**WHAT THE TASK ASKS**. Your answer must contain each line of the data, copied exactly.

**EXCERPTED DATA**.
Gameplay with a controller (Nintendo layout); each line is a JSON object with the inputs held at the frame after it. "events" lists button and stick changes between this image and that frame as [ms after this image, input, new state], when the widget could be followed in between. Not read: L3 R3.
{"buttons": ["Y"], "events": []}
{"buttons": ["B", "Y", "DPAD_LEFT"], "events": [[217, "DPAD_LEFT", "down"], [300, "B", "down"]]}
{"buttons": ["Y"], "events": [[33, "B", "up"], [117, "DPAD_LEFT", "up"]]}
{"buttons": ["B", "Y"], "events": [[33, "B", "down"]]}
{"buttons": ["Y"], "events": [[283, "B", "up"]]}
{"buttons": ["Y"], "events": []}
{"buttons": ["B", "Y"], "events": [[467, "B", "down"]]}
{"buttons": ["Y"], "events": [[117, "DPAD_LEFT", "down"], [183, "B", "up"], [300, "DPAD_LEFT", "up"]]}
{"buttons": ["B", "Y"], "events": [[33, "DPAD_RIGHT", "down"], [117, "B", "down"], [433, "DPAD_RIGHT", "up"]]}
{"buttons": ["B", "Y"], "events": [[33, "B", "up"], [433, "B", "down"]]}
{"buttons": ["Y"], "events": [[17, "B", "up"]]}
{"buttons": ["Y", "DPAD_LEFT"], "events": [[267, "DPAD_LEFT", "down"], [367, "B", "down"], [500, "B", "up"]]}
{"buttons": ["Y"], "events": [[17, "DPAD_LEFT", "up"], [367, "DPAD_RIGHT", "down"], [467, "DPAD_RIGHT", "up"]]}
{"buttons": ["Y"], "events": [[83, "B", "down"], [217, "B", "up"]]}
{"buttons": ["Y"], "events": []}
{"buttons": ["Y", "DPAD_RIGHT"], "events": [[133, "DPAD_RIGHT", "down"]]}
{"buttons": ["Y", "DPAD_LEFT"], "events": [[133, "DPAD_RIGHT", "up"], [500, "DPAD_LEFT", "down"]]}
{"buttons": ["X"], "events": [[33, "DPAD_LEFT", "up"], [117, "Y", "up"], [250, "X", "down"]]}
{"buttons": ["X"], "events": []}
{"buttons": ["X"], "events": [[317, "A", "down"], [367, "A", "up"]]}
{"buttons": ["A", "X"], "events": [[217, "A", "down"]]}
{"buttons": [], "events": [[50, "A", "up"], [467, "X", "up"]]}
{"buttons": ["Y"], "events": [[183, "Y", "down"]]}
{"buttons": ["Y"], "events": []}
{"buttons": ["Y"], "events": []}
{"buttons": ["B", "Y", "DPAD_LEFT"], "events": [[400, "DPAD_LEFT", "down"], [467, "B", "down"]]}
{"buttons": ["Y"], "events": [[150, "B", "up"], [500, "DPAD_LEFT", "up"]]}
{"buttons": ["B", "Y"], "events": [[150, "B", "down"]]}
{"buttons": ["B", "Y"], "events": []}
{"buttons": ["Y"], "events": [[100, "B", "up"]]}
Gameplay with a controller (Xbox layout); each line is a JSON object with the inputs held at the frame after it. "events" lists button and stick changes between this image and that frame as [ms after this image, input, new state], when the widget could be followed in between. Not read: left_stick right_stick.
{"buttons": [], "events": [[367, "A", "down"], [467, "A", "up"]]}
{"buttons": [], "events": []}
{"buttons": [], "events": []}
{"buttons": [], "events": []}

**ANSWER SECTION**.
Gameplay with a controller (Nintendo layout); each line is a JSON object with the inputs held at the frame after it. "events" lists button and stick changes between this image and that frame as [ms after this image, input, new state], when the widget could be followed in between. Not read: L3 R3.
{"buttons": ["Y"], "events": []}
{"buttons": ["B", "Y", "DPAD_LEFT"], "events": [[217, "DPAD_LEFT", "down"], [300, "B", "down"]]}
{"buttons": ["Y"], "events": [[33, "B", "up"], [117, "DPAD_LEFT", "up"]]}
{"buttons": ["B", "Y"], "events": [[33, "B", "down"]]}
{"buttons": ["Y"], "events": [[283, "B", "up"]]}
{"buttons": ["Y"], "events": []}
{"buttons": ["B", "Y"], "events": [[467, "B", "down"]]}
{"buttons": ["Y"], "events": [[117, "DPAD_LEFT", "down"], [183, "B", "up"], [300, "DPAD_LEFT", "up"]]}
{"buttons": ["B", "Y"], "events": [[33, "DPAD_RIGHT", "down"], [117, "B", "down"], [433, "DPAD_RIGHT", "up"]]}
{"buttons": ["B", "Y"], "events": [[33, "B", "up"], [433, "B", "down"]]}
{"buttons": ["Y"], "events": [[17, "B", "up"]]}
{"buttons": ["Y", "DPAD_LEFT"], "events": [[267, "DPAD_LEFT", "down"], [367, "B", "down"], [500, "B", "up"]]}
{"buttons": ["Y"], "events": [[17, "DPAD_LEFT", "up"], [367, "DPAD_RIGHT", "down"], [467, "DPAD_RIGHT", "up"]]}
{"buttons": ["Y"], "events": [[83, "B", "down"], [217, "B", "up"]]}
{"buttons": ["Y"], "events": []}
{"buttons": ["Y", "DPAD_RIGHT"], "events": [[133, "DPAD_RIGHT", "down"]]}
{"buttons": ["Y", "DPAD_LEFT"], "events": [[133, "DPAD_RIGHT", "up"], [500, "DPAD_LEFT", "down"]]}
{"buttons": ["X"], "events": [[33, "DPAD_LEFT", "up"], [117, "Y", "up"], [250, "X", "down"]]}
{"buttons": ["X"], "events": []}
{"buttons": ["X"], "events": [[317, "A", "down"], [367, "A", "up"]]}
{"buttons": ["A", "X"], "events": [[217, "A", "down"]]}
{"buttons": [], "events": [[50, "A", "up"], [467, "X", "up"]]}
{"buttons": ["Y"], "events": [[183, "Y", "down"]]}
{"buttons": ["Y"], "events": []}
{"buttons": ["Y"], "events": []}
{"buttons": ["B", "Y", "DPAD_LEFT"], "events": [[400, "DPAD_LEFT", "down"], [467, "B", "down"]]}
{"buttons": ["Y"], "events": [[150, "B", "up"], [500, "DPAD_LEFT", "up"]]}
{"buttons": ["B", "Y"], "events": [[150, "B", "down"]]}
{"buttons": ["B", "Y"], "events": []}
{"buttons": ["Y"], "events": [[100, "B", "up"]]}
Gameplay with a controller (Xbox layout); each line is a JSON object with the inputs held at the frame after it. "events" lists button and stick changes between this image and that frame as [ms after this image, input, new state], when the widget could be followed in between. Not read: left_stick right_stick.
{"buttons": [], "events": [[367, "A", "down"], [467, "A", "up"]]}
{"buttons": [], "events": []}
{"buttons": [], "events": []}
{"buttons": [], "events": []}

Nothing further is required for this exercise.